Computer? Yes. Harddrive? No. Solid state all the way...

http://www.bitmicro.com/products_edisk_35_ide.php


>>Seek times are of course slower in an electro-mechanical device than in any >>static storage medium (what seek times?), but that doesn't change the fact >>that hard drives are simply faster on the whole.

Solid state:

1,500 to 25,000 IOPS I/O Rate *
100 to 39 usec Access Time *
14 to 110 MB/sec Sustained R/W Rate *
16.7 to 133 MB/sec Burst R/W Rate *

>>This not >>PostdancingbananasforwhoeverhappenstoownthattrademarkthisweekWorld.net.

Real mature....
Bootup time : Comment 48 of 129ANN.lu
Posted by Don Cox on 14-Sep-2004 17:06 GMT
In reply to Comment 42 (Bernie Meyer):
"CF cards or USB sticks with that amount can be had for low double-digit dollars (and all CF cards have an IDE personality included, so booting from them is easy). But they are *way* slower than a hard disk."

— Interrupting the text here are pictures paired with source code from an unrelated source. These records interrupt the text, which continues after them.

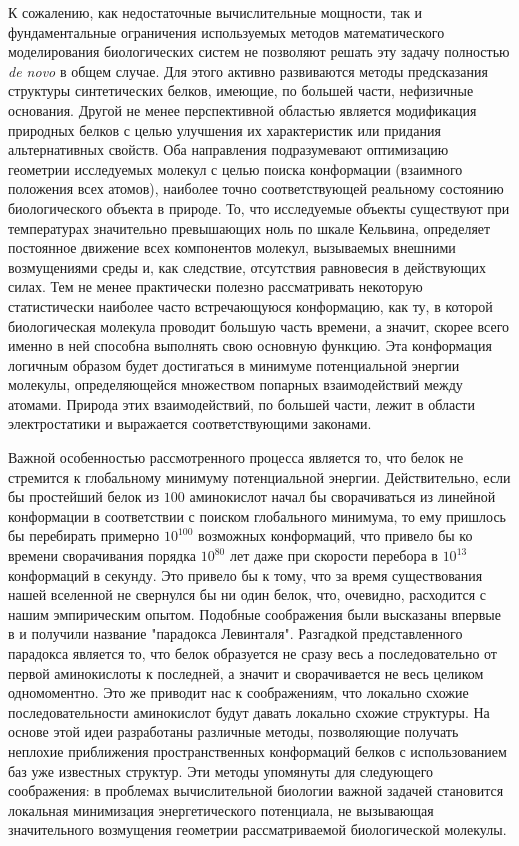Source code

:   К сожалению, как недостаточные вычислительные мощности, так и фундаментальные ограничения используемых методов математического моделирования биологических систем не позволяют решать эту задачу полностью \textit{de novo} в общем случае.
  Для этого активно развиваются методы предсказания структуры синтетических белков, имеющие, по большей части, нефизичные основания.
  Другой не менее перспективной областью является модификация природных белков с целью улучшения их характеристик или придания альтернативных свойств.
  Оба направления подразумевают оптимизацию геометрии исследуемых молекул с целью поиска конформации (взаимного положения всех атомов), наиболее точно соответствующей реальному состоянию биологического объекта в природе.
  То, что исследуемые объекты существуют при температурах значительно превышающих ноль по шкале Кельвина, определяет постоянное движение всех компонентов молекул, вызываемых внешними возмущениями среды и, как следствие, отсутствия равновесия в действующих силах.
  Тем не менее практически полезно рассматривать некоторую статистически наиболее часто встречающуюся конформацию, как ту, в которой биологическая молекула проводит большую часть времени, а значит, скорее всего именно в ней способна выполнять свою основную функцию.
  Эта конформация логичным образом будет достигаться в минимуме потенциальной энергии молекулы, определяющейся множеством попарных взаимодействий между атомами.
  Природа этих взаимодействий, по большей части, лежит в области электростатики и выражается соответствующими законами.

  Важной особенностью рассмотренного процесса является то, что белок не стремится к глобальному минимуму потенциальной энергии.
  Действительно, если бы простейший белок из $100$ аминокислот начал бы сворачиваться из линейной конформации в соответствии с поиском глобального минимума, то ему пришлось бы перебирать примерно $10^{100}$ возможных конформаций, что привело бы ко времени сворачивания порядка $10^{80}$ лет даже при скорости перебора в $10^{13}$ конформаций в секунду.
  Это привело бы к тому, что за время существования нашей вселенной не свернулся бы ни один белок, что, очевидно, расходится с нашим эмпирическим опытом.
  Подобные соображения были высказаны впервые в \cite{levinthal1969} и получили название "парадокса Левинталя".
  Разгадкой представленного парадокса является то, что белок образуется не сразу весь а последовательно от первой аминокислоты к последней, а значит и сворачивается не весь целиком одномоментно.
  Это же приводит нас к соображениям, что локально схожие последовательности аминокислот будут давать локально схожие структуры.
  На основе этой идеи разработаны различные методы, позволяющие получать неплохие приближения пространственных конформаций белков с использованием баз уже известных структур.
  Эти методы упомянуты для следующего соображения: в проблемах вычислительной биологии важной задачей становится локальная минимизация энергетического потенциала, не вызывающая значительного возмущения геометрии рассматриваемой биологической молекулы.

They are going through USB. I was thinking of ROM on the motherboard, as used by a BIOS, connected directly as memory. Or maybe a stick of ROM in one of the RAM slots, designed to look like RAM to the CPU.

A card that pretends to be a USB device pretending to be an IDE drive is certainly going to be slow.
Bootup time : Comment 49 of 129ANN.lu
Posted by DoctorMorbius_FP on 14-Sep-2004 17:13 GMT
In reply to Comment 45 (Christophe Decanini):
RAD: is definitively better than vdisk.device in terms of speed and compatibility, but it allocates memory statically (32 Mbytes of RAM used for a RAD: cannot be used anymore by the system). Instead the vdisk.device allocates memory dynamically and can free it automatically when you delete the files contained in the recoverable RAM disk. This more complex management explains in part why it is slower.
Bootup time : Comment 50 of 129ANN.lu
Posted by Don Cox on 14-Sep-2004 17:23 GMT
In reply to Comment 47 (Agima):
"Computer? Yes. Harddrive? No. Solid state all the way..."

But it's pretending to be a disk, so you have all the overhead of file systems and loading into RAM.

I'm talking about having the OS already in memory (ROM) when you switch on. No copying from one place to another. Think how a BIOS or Kickstart ROM work.

IIRC the Kickstart ROM(s) were 1 Meg, ten years ago. 30 Meg should be possible now. By using a Flash ROM, it could be updated once a year by the user, from a download. (As can be done with a BIOS now.)